Suazo and dozens of other leaders of nonprofits turned out last year to denounce the March proposal, which would have required nonprofits, neighborhood groups and other organizations (who were once exempt) to register as lobbyists for “advocacy” work.

The commission drafted eight recommendations to the city’s lobbying ordinance and some would narrow the exemption for nonprofits. Nonprofits that have an operating revenue of less than $1 million annually would remain exempt, but those who have larger annual budgets would have to register as lobbyists in the future if they contact city officials enough times or about certain issues.

Suazo and others say that this could lead to a chilling effect.

Nonprofit leaders say they should remain exempt since they are already required to file reports with the federal government to maintain their tax status. A new local law could require them to dedicate more resources to filing reports with the city, something nonprofit leaders say they don’t have the payroll or the resources to comply with.

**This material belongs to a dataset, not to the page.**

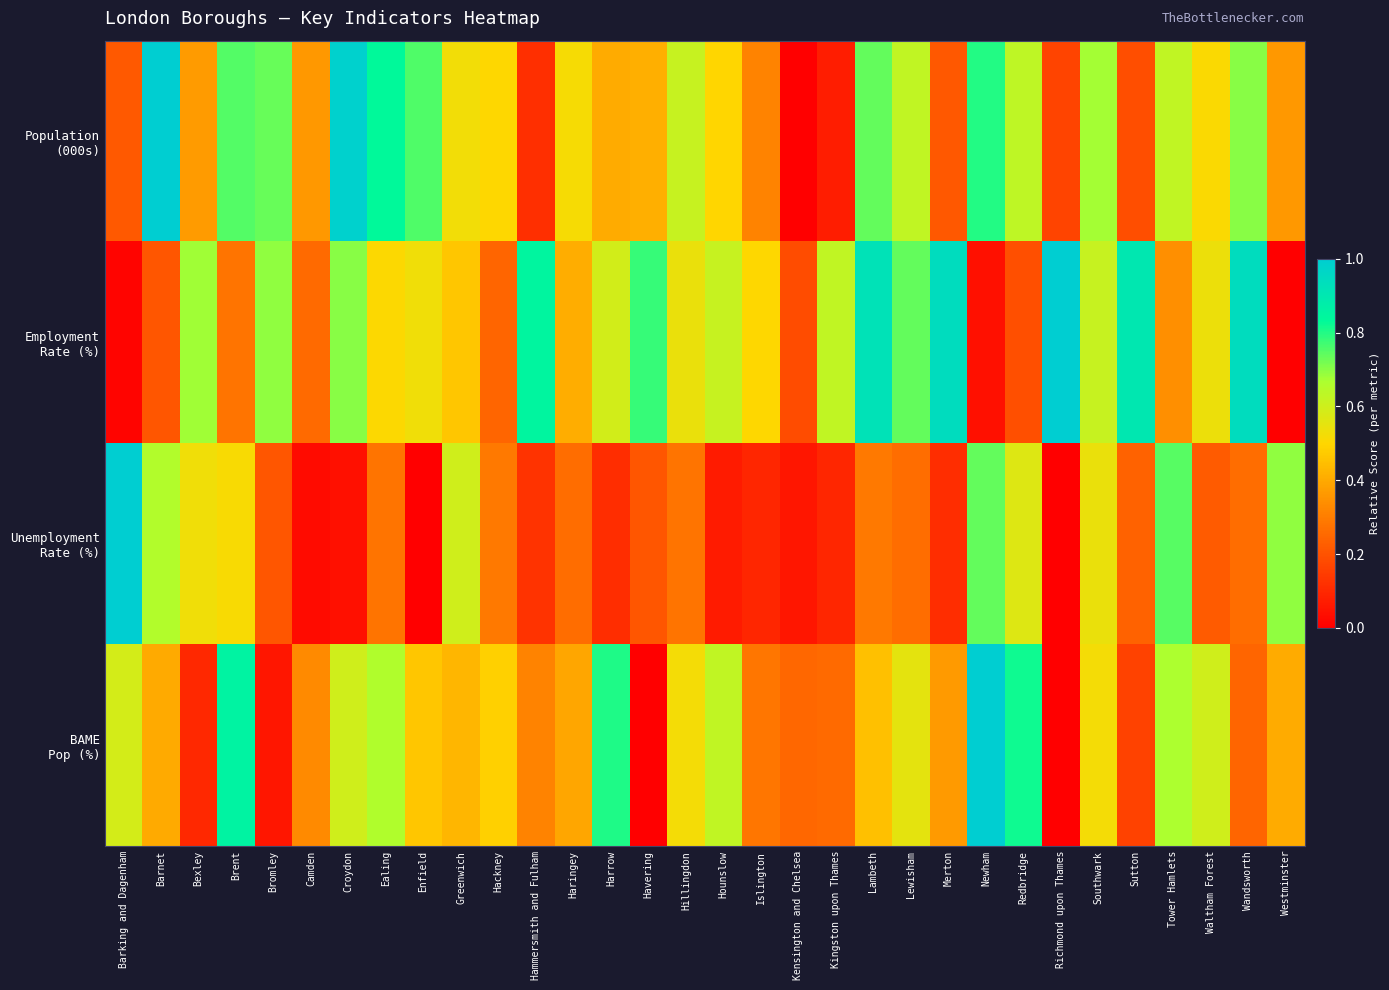

Which series has the largest total across all categories?

Employment Rate (%)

A person’s desire to remain anonymous when advocating for something like immigration reform could also prompt nonprofits to avoid engagement with city officials altogether.

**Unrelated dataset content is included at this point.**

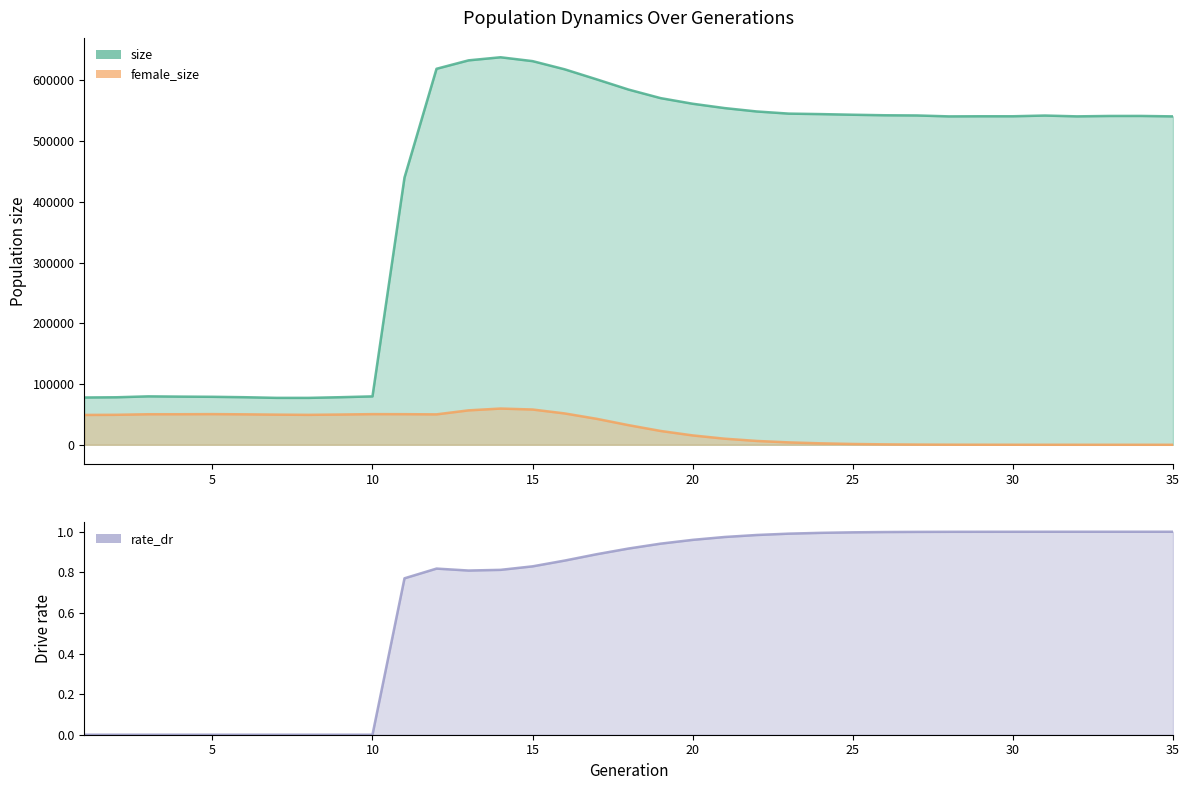

What is the sum of the female_size values at 12 and 8?

99386.0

“Not one of these concerns have been looked at or factored into these recommendations,” Suazo said.

Often the city relies on nonprofits to help engage communities that have been historically hard to reach. For example, nonprofits like Long Beach Forward have been outsourced to rezone Central Long Beach and to do outreach for the efforts like vaccine education and the census count.

The commission’s letter says the proposal “seeks to balance the public support for transparency with the intention to avoid excess burden on members of the public or public officials.”

Its recommendations include “non-lobbying advocacy,” which is defined as “influencing or attempting to influence any action or decision-making.”

Advocacy would be required to be disclosed for four categories including land-use and zoning, housing, the city’s budget and tax proposals.

“Disclosure of non-lobbying advocacy would allow the public to see more clearly the interests and considerations that influence City decision-making on issues of importance to the community,” the letter said.

Under the propsoal, city leaders would also be required to disclose their monthly calendars so the public can see who they are meeting with and when.

Another recommendation would expand what needs to be disclosed by lobbyists, including a specific description of what is being discussed when they meet with city officials, the lobbyist’s position on the issue and copies of materials provided to city officials during those meetings.

The proposed changes also call for funding to pay for audits of the city’s lobbyist activity and reports and the potential for administrative fines to be used as penalties in place of prosecution, which is one of the current penalty people who violate the law could face.

If the commission approves the drafted recommendations they will be forwarded to the City Council for consideration. The council will have the final authority to approve the recommendations and could alter what the commission sends it to vote on.

A full list of the proposed changes can be found here. The Ethics Commission is scheduled to meet Feb. 14 at 3 p.m. inside the Billie Jean King Main Library Downtown.